■ **Task brief**
Look through the records below and copy each line that includes the word "adott".

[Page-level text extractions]
###

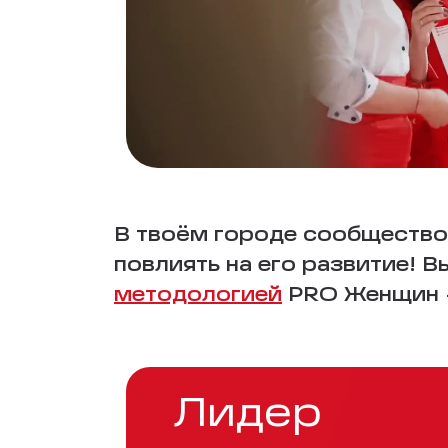
В твоём городе сообщество
повлиять на его развитие! 
методологией
PRO Женщин —
Лидер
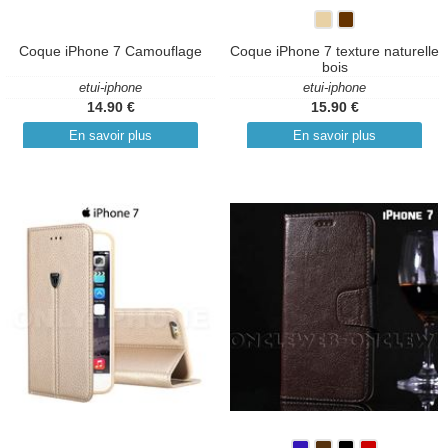
Coque iPhone 7 Camouflage
Coque iPhone 7 texture naturelle
bois
etui-iphone
etui-iphone
14.90 €
15.90 €
En savoir plus
En savoir plus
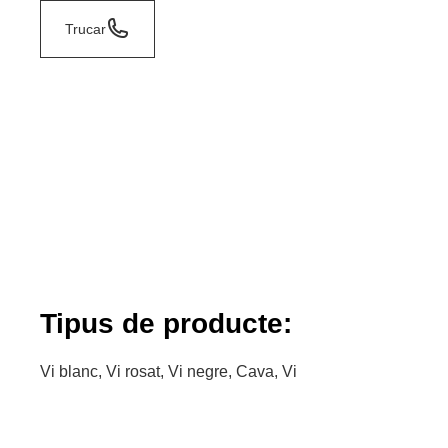
Trucar
Tipus de producte:
Vi blanc, Vi rosat, Vi negre, Cava, Vi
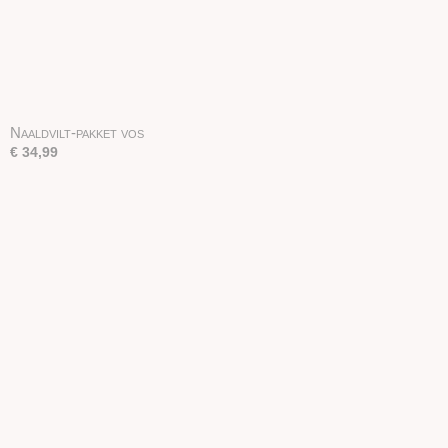
Naaldvilt-pakket vos
€ 34,99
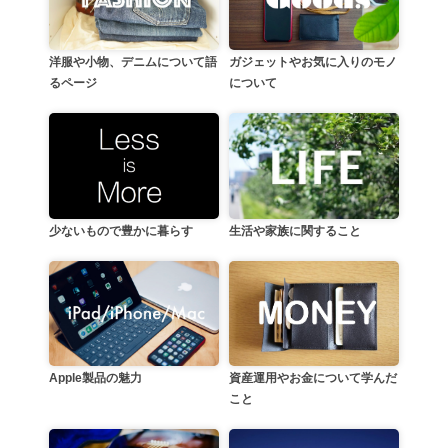
洋服や小物、デニムについて語
ガジェットやお気に入りのモノ
るページ
について
生活や家族に関すること
少ないもので豊かに暮らす
資産運用やお金について学んだ
Apple製品の魅力
こと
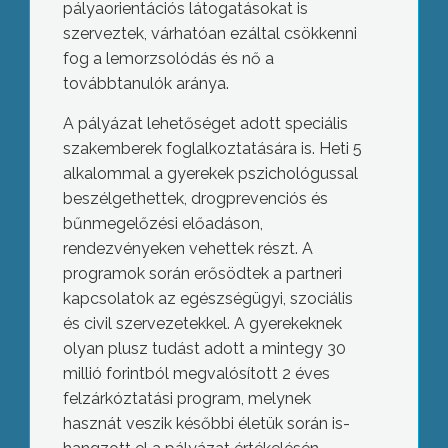
pályaorientációs látogatásokat is
szerveztek, várhatóan ezáltal csökkenni
fog a lemorzsolódás és nő a
továbbtanulók aránya.
A pályázat lehetőséget adott speciális
szakemberek foglalkoztatására is. Heti 5
alkalommal a gyerekek pszichológussal
beszélgethettek, drogprevenciós és
bűnmegelőzési előadáson,
rendezvényeken vehettek részt. A
programok során erősödtek a partneri
kapcsolatok az egészségügyi, szociális
és civil szervezetekkel. A gyerekeknek
olyan plusz tudást adott a mintegy 30
millió forintból megvalósított 2 éves
felzárkóztatási program, melynek
hasznát veszik későbbi életük során is-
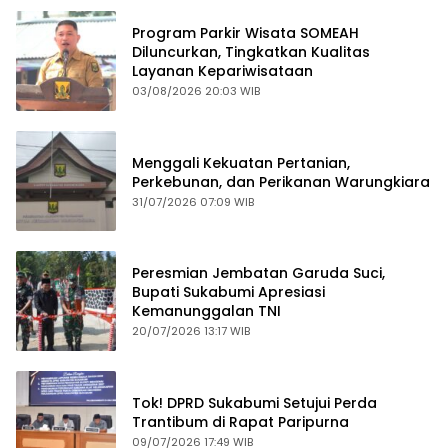
Program Parkir Wisata SOMEAH
Diluncurkan, Tingkatkan Kualitas
Layanan Kepariwisataan
03/08/2026 20:03 WIB
Menggali Kekuatan Pertanian,
Perkebunan, dan Perikanan Warungkiara
31/07/2026 07:09 WIB
Peresmian Jembatan Garuda Suci,
Bupati Sukabumi Apresiasi
Kemanunggalan TNI
20/07/2026 13:17 WIB
Tok! DPRD Sukabumi Setujui Perda
Trantibum di Rapat Paripurna
09/07/2026 17:49 WIB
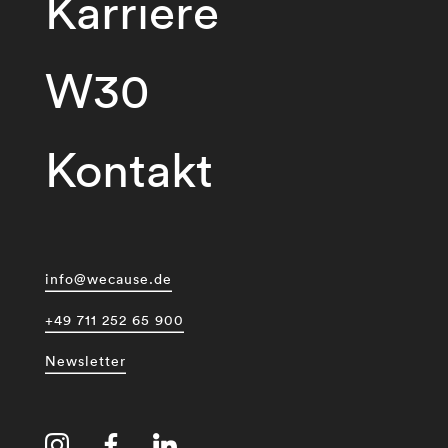
Karriere
W30
Kontakt
info@wecause.de
+49 711 252 65 900
Newsletter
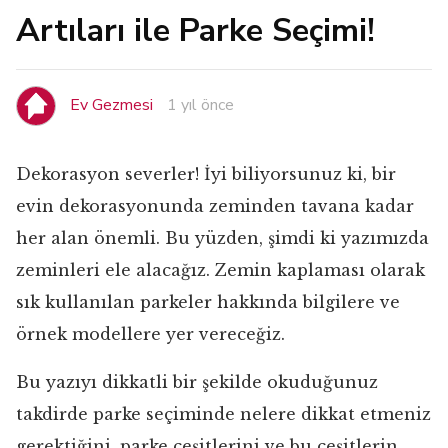
Artıları ile Parke Seçimi!
Ev Gezmesi
1 yıl önce
Dekorasyon severler! İyi biliyorsunuz ki, bir
evin dekorasyonunda zeminden tavana kadar
her alan önemli. Bu yüzden, şimdi ki yazımızda
zeminleri ele alacağız. Zemin kaplaması olarak
sık kullanılan parkeler hakkında bilgilere ve
örnek modellere yer vereceğiz.
Bu yazıyı dikkatli bir şekilde okuduğunuz
takdirde parke seçiminde nelere dikkat etmeniz
gerektiğini, parke çeşitlerini ve bu çeşitlerin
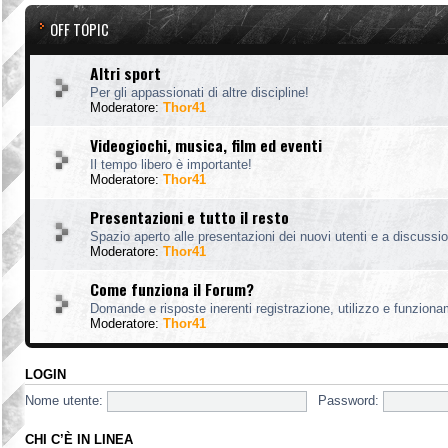
OFF TOPIC
Altri sport
Per gli appassionati di altre discipline!
Moderatore:
Thor41
Videogiochi, musica, film ed eventi
Il tempo libero è importante!
Moderatore:
Thor41
Presentazioni e tutto il resto
Spazio aperto alle presentazioni dei nuovi utenti e a discussion
Moderatore:
Thor41
Come funziona il Forum?
Domande e risposte inerenti registrazione, utilizzo e funzion
Moderatore:
Thor41
LOGIN
Nome utente:
Password:
CHI C’È IN LINEA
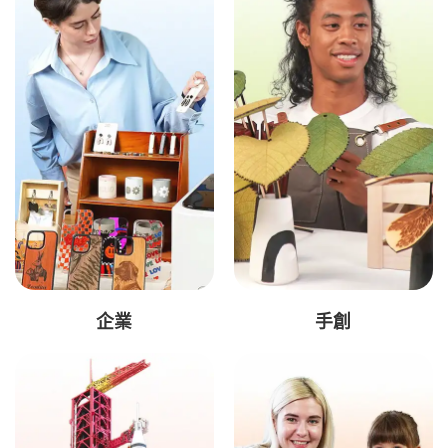
企業
手創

###

■ **Output of the task**
A pályázat lehetőséget adott speciális
olyan plusz tudást adott a mintegy 30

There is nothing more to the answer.